City of Cairo transportait 302 passagers et membres d'équipage avant d'être torpillé par un sous-marin allemand, le 6 novembre 1942. Après l'attaque, le capitaine a donné ordre aux passagers de quitter le navire et de monter dans les radeaux de survie. Les femmes et les enfants ont tous été sauvés, mais six personnes, quatre passagers et deux membres d'équipage, n'ont pas survécu. Après le naufrage, le sous-marin allemand est remonté à la surface et le commandant s'est adressé aux six embarcations. Il a demandé le nom du navire et si des prisonniers de guerre étaient à bord puis il leur a donné le cap pour rejoindre la terre la plus proche, l'île Sainte-Hélène, à 800 kilomètres. Avant de quitter les naufragés, il a eu ces mots désormais célèbres: «Good night, sorry for sinking you!» («Bonne nuit, désolé de vous avoir coulés!»).

Faute de secours immédiat, 104 personnes ont péri en mer en tentant de rejoindre la terre. Après des semaines de dérive, les survivants de cinq embarcations ont été recueillis par deux navires marchands. Ceux de la dernière ont été récupérés par un navire de guerre allemand, lui-même torpillé après cette opération et seuls deux des rescapés du City of Cairo ont échappé à ce deuxième naufrage.

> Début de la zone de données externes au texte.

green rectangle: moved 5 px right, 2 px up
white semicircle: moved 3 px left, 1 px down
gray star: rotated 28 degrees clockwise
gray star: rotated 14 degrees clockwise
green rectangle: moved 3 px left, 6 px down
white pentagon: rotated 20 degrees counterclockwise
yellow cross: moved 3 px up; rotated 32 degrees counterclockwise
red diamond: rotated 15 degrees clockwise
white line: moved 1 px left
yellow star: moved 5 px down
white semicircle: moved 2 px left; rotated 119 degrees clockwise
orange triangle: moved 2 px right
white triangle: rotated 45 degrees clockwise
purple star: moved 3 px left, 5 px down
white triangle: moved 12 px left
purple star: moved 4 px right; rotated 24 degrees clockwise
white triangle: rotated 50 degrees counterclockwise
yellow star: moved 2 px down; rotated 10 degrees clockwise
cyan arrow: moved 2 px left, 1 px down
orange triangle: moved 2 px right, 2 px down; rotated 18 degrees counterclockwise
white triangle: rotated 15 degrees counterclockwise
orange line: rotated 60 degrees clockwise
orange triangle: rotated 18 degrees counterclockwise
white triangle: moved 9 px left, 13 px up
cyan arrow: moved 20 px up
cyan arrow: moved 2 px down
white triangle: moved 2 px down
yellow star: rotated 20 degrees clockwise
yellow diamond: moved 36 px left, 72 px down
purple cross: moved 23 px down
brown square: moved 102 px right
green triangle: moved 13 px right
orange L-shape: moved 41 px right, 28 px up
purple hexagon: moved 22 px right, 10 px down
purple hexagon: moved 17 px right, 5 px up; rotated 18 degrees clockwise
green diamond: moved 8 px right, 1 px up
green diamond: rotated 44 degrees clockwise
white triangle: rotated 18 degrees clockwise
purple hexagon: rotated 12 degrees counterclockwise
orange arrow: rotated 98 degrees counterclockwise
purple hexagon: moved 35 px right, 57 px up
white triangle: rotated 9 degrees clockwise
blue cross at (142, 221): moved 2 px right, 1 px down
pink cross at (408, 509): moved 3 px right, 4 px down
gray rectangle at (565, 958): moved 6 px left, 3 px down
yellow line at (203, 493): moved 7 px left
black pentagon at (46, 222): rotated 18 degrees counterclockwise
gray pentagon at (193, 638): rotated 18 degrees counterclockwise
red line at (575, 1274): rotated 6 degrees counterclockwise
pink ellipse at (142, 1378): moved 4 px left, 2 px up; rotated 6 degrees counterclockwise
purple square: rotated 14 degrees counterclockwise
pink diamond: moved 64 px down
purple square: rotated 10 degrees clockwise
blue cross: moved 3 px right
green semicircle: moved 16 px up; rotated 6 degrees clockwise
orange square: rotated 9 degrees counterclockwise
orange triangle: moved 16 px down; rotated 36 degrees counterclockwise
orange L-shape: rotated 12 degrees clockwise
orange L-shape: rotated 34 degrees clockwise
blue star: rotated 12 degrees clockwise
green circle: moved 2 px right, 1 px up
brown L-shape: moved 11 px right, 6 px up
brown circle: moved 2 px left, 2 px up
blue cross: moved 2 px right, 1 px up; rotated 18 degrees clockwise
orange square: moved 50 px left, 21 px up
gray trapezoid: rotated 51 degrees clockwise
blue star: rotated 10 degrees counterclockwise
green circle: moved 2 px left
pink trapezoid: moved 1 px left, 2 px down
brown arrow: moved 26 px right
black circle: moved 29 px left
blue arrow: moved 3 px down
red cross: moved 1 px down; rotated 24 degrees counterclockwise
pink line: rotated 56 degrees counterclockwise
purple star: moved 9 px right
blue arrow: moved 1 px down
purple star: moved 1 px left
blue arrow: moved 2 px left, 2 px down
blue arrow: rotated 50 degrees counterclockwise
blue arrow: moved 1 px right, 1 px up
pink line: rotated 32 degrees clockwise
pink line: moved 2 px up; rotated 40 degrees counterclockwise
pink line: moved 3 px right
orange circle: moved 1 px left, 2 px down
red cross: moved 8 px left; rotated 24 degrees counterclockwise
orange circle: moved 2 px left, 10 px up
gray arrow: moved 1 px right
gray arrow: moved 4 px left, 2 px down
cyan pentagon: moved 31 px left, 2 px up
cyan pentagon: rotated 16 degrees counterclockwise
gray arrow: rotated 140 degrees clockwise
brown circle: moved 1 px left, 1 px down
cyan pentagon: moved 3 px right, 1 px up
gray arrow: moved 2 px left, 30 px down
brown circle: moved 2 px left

«La découverte d'une épave comme celle du City of Cairo montre au grand public les destins tragiques de passagers et membres d'équipage de la marine marchande pendant la Seconde Guerre mondiale. Ces faits historiques sont peu connus. Nous sommes fiers de participer à ce devoir de mémoire», conclut John Kingsford. Une nouvelle page de Good Night, Sorry for Sinking You ,livre de Ralph Barker consacré à ce naufrage, va pouvoir s'écrire.